Brenda Ferraro, Former Aetna Meritain CISO and VP of Third-Party Risk at Prevalent, continued on the theme of security controls and careful drafting of agreements to prevent (or at least mitigate the damage of) a third party data breach: “There are both proactive and reactive methods organizations can employ to mitigate the impact of such exposures, with the proactive measures costing much less in business-impacting recovery costs and lost revenue and trust than the reactive methods. Proactively, organizations’ third-party risk management programs should feature rigorous offboarding processes for partners they no longer do business with. One part of the offboarding plan should include customizable surveys and workflows that streamline information gathering regarding system access, data destruction, final payments and more for assurance that required contractual network and data security obligations are met. Reactively, there are solutions available that monitor criminal forums, dark web special access forums, threat feeds, hacker chatter and paste sites for leaked credentials that can spot activity sometimes even before the organization knows they’ve been breached.
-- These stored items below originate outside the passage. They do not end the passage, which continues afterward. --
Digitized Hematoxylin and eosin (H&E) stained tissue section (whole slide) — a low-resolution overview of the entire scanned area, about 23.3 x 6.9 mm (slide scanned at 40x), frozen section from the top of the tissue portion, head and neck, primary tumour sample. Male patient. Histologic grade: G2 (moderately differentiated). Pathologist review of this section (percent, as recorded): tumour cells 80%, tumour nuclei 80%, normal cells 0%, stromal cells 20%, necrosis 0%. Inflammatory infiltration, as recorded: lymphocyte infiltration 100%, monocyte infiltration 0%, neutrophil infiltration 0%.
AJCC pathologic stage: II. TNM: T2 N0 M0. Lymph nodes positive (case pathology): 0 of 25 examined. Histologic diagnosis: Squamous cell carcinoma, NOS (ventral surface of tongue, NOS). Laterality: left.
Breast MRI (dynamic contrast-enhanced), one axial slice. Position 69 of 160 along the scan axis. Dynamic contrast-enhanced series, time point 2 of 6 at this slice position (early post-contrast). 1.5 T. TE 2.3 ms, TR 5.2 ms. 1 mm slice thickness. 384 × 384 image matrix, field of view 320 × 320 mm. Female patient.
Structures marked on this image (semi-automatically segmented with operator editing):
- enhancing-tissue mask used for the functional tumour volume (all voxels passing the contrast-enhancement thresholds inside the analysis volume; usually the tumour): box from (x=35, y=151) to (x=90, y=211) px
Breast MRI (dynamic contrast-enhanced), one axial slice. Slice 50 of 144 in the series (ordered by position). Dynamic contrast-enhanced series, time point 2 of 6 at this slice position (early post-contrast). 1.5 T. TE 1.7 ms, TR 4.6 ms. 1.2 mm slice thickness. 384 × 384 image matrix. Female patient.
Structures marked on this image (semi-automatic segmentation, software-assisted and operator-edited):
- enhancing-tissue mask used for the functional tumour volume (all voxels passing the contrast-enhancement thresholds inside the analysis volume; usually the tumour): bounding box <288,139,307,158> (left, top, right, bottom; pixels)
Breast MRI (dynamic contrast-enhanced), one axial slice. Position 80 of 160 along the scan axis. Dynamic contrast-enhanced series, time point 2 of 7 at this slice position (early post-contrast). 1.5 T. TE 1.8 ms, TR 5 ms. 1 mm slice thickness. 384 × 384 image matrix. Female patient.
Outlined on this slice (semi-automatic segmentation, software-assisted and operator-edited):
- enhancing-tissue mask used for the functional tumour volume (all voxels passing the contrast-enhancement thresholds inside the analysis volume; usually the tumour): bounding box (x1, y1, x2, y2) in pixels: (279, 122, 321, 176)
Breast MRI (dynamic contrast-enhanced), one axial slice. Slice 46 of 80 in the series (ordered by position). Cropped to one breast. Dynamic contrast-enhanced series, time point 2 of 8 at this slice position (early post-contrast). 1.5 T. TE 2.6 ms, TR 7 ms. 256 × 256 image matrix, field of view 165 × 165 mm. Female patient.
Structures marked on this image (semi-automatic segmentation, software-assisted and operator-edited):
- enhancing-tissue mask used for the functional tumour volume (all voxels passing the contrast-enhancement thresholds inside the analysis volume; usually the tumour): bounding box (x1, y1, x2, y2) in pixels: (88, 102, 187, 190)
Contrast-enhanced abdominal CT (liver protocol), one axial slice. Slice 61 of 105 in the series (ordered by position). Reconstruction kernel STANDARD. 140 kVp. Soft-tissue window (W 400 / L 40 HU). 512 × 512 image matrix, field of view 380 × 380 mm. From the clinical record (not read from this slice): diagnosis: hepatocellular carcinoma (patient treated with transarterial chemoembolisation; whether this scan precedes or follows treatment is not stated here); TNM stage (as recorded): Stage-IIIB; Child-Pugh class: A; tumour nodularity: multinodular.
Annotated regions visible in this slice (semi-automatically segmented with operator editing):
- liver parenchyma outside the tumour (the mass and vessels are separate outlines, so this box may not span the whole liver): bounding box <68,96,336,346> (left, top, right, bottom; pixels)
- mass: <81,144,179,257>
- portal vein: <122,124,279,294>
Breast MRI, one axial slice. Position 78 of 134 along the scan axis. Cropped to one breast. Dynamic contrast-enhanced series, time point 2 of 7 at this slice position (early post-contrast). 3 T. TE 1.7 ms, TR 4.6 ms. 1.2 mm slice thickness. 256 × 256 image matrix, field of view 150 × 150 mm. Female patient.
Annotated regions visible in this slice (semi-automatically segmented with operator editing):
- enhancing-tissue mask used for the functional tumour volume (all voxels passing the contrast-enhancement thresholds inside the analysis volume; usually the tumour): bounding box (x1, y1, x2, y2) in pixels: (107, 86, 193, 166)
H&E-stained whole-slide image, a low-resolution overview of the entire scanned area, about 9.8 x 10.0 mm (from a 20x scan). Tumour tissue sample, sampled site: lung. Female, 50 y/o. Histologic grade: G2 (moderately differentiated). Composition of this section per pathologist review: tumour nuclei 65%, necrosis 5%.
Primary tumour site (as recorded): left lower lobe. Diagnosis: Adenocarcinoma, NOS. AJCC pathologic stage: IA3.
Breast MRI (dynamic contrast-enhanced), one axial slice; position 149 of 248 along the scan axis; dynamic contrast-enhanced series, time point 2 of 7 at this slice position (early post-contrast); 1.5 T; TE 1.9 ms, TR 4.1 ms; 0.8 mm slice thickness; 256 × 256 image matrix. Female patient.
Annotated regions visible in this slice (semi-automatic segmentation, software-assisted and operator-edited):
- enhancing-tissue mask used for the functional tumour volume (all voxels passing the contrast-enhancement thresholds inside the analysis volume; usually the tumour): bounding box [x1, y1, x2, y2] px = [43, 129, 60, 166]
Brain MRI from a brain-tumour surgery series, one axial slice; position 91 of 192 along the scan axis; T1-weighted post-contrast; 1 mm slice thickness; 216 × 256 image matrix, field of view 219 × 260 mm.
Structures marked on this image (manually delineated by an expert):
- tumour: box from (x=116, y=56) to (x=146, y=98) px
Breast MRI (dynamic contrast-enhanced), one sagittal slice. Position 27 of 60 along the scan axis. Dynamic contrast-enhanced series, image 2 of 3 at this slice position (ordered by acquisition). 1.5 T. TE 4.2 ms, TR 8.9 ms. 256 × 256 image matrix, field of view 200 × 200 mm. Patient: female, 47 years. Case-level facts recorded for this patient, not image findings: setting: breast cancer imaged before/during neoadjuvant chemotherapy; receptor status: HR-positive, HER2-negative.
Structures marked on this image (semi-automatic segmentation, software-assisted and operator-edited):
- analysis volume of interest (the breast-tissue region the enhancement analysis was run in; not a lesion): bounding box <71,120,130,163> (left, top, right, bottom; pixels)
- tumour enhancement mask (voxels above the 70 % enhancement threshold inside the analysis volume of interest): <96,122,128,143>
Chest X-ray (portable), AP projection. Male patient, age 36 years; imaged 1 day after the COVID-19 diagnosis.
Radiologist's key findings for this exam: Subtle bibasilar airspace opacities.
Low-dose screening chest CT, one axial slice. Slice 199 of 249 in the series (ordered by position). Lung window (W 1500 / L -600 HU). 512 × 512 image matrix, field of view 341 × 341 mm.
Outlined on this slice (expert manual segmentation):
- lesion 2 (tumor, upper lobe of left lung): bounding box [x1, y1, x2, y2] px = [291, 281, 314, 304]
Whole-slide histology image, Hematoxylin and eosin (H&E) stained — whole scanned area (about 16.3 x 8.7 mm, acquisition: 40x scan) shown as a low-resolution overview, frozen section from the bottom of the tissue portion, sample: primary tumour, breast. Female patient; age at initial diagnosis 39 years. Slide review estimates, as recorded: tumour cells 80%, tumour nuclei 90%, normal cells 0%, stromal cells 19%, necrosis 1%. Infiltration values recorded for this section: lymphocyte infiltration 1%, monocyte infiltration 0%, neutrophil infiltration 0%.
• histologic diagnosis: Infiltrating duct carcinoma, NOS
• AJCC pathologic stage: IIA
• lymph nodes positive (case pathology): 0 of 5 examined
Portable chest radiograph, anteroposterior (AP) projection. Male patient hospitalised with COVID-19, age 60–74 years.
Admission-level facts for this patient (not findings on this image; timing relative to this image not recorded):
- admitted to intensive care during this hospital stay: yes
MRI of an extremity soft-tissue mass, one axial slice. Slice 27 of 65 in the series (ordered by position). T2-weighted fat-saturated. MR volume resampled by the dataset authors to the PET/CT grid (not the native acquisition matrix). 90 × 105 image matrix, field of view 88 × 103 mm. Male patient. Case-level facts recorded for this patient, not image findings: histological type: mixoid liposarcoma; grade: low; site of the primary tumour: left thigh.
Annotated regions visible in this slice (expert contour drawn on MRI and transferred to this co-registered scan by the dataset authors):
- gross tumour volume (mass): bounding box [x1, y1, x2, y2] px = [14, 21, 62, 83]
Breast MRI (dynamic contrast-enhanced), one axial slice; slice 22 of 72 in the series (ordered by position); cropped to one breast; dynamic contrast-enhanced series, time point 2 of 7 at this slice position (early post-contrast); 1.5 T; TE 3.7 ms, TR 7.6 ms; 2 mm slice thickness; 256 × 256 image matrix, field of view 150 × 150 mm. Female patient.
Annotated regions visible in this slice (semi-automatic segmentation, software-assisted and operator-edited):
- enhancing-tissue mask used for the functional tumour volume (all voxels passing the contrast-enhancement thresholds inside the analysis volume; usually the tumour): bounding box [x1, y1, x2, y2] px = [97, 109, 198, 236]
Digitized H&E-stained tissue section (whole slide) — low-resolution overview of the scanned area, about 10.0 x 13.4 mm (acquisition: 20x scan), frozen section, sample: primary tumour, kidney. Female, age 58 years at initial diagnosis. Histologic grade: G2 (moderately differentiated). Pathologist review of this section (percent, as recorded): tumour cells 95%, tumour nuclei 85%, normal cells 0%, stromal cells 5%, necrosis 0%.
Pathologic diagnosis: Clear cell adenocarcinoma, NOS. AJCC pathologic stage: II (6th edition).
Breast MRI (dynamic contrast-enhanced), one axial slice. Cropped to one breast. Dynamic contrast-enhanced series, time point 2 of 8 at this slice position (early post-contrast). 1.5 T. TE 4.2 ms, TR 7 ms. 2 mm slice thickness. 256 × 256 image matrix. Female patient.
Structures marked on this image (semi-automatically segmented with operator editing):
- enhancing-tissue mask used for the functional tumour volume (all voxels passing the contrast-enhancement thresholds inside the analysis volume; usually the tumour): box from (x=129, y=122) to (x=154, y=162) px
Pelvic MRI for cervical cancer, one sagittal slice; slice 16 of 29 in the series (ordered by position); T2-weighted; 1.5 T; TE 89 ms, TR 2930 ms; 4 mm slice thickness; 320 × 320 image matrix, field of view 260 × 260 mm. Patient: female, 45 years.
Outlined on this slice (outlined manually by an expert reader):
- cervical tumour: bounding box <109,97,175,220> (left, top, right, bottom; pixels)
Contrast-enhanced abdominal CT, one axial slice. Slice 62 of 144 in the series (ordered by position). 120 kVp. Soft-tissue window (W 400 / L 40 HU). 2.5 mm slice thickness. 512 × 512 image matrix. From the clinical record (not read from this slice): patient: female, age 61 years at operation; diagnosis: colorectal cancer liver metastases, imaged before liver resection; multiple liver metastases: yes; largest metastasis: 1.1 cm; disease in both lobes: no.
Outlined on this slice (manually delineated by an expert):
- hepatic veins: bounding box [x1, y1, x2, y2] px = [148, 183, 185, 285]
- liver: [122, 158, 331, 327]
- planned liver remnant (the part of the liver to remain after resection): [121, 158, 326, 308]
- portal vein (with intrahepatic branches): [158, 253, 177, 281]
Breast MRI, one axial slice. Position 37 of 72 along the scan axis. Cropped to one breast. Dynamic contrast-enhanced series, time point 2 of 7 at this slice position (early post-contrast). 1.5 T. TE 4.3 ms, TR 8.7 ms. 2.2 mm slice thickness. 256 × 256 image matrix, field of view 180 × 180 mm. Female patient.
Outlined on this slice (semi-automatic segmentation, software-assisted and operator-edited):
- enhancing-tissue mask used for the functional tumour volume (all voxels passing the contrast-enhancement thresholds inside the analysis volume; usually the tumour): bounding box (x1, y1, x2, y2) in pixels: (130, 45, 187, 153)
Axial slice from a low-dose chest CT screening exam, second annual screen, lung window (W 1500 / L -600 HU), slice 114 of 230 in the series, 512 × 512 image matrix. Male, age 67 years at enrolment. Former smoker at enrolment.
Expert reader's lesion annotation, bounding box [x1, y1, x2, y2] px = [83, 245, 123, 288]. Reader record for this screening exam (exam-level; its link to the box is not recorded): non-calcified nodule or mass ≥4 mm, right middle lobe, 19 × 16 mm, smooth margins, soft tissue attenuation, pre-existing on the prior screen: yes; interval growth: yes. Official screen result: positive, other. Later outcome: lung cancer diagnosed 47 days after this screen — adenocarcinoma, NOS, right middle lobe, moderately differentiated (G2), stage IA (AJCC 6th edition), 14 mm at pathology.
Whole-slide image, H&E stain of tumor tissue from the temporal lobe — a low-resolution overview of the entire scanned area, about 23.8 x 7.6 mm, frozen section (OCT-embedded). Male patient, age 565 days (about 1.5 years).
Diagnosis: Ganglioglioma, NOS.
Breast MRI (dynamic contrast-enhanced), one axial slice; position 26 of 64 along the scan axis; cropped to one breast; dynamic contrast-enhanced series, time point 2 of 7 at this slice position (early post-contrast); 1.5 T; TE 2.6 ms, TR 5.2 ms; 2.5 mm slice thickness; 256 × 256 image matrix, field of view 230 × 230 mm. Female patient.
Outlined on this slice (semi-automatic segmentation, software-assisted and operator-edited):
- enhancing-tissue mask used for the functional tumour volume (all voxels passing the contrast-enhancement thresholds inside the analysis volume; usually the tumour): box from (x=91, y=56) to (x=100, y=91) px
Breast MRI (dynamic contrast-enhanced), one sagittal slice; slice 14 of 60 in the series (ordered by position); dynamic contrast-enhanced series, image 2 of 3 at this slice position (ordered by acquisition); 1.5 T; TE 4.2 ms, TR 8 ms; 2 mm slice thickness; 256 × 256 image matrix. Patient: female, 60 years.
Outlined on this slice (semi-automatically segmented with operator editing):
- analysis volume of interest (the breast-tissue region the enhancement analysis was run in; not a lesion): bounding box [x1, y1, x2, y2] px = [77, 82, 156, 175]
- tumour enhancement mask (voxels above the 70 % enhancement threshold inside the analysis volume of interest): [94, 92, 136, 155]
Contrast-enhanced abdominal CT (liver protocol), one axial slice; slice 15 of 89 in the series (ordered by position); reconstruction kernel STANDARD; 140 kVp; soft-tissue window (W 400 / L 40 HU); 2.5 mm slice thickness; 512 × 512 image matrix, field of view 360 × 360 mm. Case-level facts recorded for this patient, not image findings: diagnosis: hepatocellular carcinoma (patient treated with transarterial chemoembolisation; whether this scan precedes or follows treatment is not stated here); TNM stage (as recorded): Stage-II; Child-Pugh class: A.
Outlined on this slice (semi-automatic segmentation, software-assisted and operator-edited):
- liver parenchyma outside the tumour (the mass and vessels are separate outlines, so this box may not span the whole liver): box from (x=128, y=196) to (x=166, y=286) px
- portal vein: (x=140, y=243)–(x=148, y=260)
Seeing this activity and correlating it with a third-party’s response to their internal control and security assessment is a key point of validation to close the loop.”

While this incident is not a particularly novel or helpful case study of how to prevent or contain a third party data breach, it will be in terms of user trust in a fintech app in the wake of a significant security event. While Dave claims that there was no unauthorized access of user accounts, its users will no doubt be targeted with phishing and identity fraud scams based on the information that was breached and there is the outside possibility that their social security numbers could be de-encrypted as well.